American gynecologist

Kate Campbell Hurd-Mead (April 6, 1867 – January 1, 1941) was a pioneering feminist and obstetrician who promoted the role of women in medicine. She wrote A History of Women in Medicine: From the Earliest of Times to the Beginning of the Nineteenth Century in 1938. She was born in Danville, Quebec, Canada, and died in Haddam, Connecticut, United States.

==Life==
Hurd-Mead was the eldest of three children born to Edward Payson Hurd, a practicing physician, and Sarah Elizabeth (Campbell) Hurd. In 1870, the family moved to Newburyport, Massachusetts, where she attended public schools. She decided to study medicine out of respect for her father's career as a doctor, and on the advice of the well-respected physician, Dr. Mary Putnam Jacobi. She became a student at the Woman's Medical College of Pennsylvania in Philadelphia in 1885, where in 1888 she graduated as an M.D. She became an intern at the New England Hospital for Women and Children in Boston where she studied with Dr. Marie Zakrzewska. She did post-doctoral work in Paris, Stockholm, and London.

On her return to America in 1890, she became the medical director for the Bryn Mawr School for Girls in Baltimore, where she instituted the school's innovative preventive health program, which included physical education and periodic medical examinations. With Dr. Alice Hall, she co-founded the Evening Dispensary For Working Women and Girls, the first institution in Baltimore to employ women physicians.
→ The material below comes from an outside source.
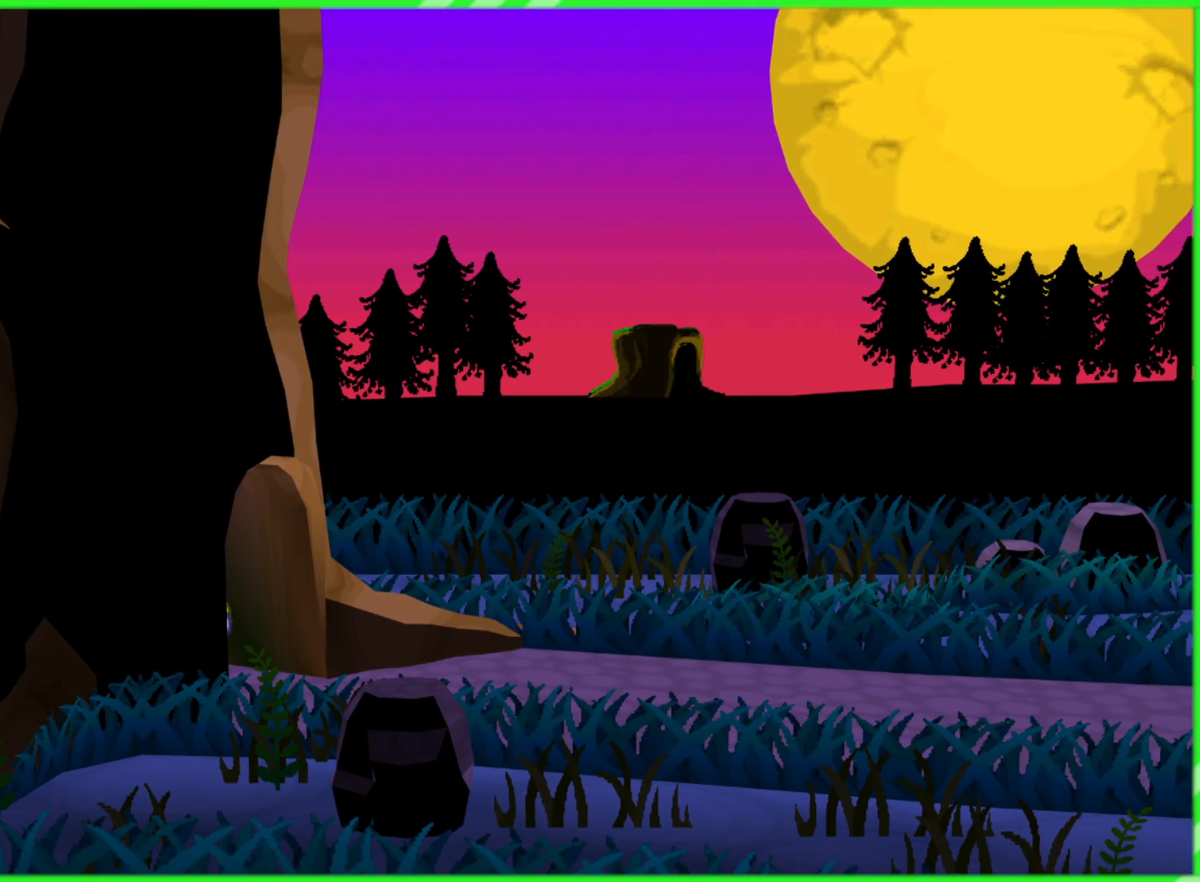
{"buttons": [], "left_stick": "center", "right_stick": "center", "events": [[117, "left_stick", "center"]]}
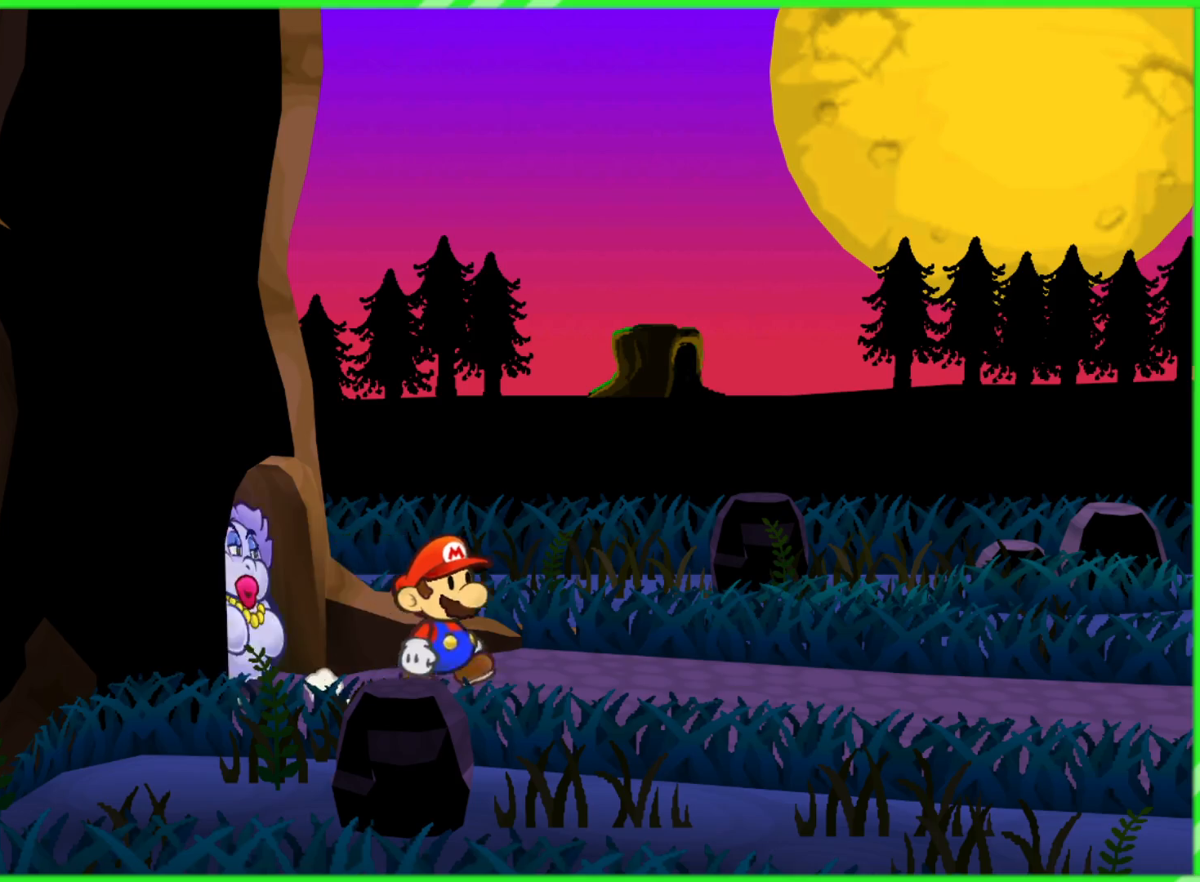
{"buttons": [], "left_stick": "right", "right_stick": "center", "events": [[183, "left_stick", "right"]]}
She was a strong proponent of the then new maternal hygiene and infant welfare models.

In 1893, Hurd married William Edward Mead, Ph.D., who was professor of early English at Wesleyan University, and they moved to Middletown, Connecticut, to be close to his university.

Hurd-Mead was one of the founders and the consulting gynecologist at the Middlesex County Hospital in Connecticut from 1907 until her retirement in 1925.

She also helped to organize the Middletown District Nurses Association (1900), was vice president of the State Medical Society of Connecticut (1913-1914), president of the American Medical Women's Association, and organizer of the Medical Women's International Association (1919).

At a meeting of the Johns Hopkins Historical Club in 1890 she had become interested in the history of women physicians. She conducted extensive research and published Medical Women of America (1933) and in 1938 the first comprehensive history of women's role in medicine, A History of Women in Medicine: From the Earliest of Times to the Beginning of the Nineteenth Century.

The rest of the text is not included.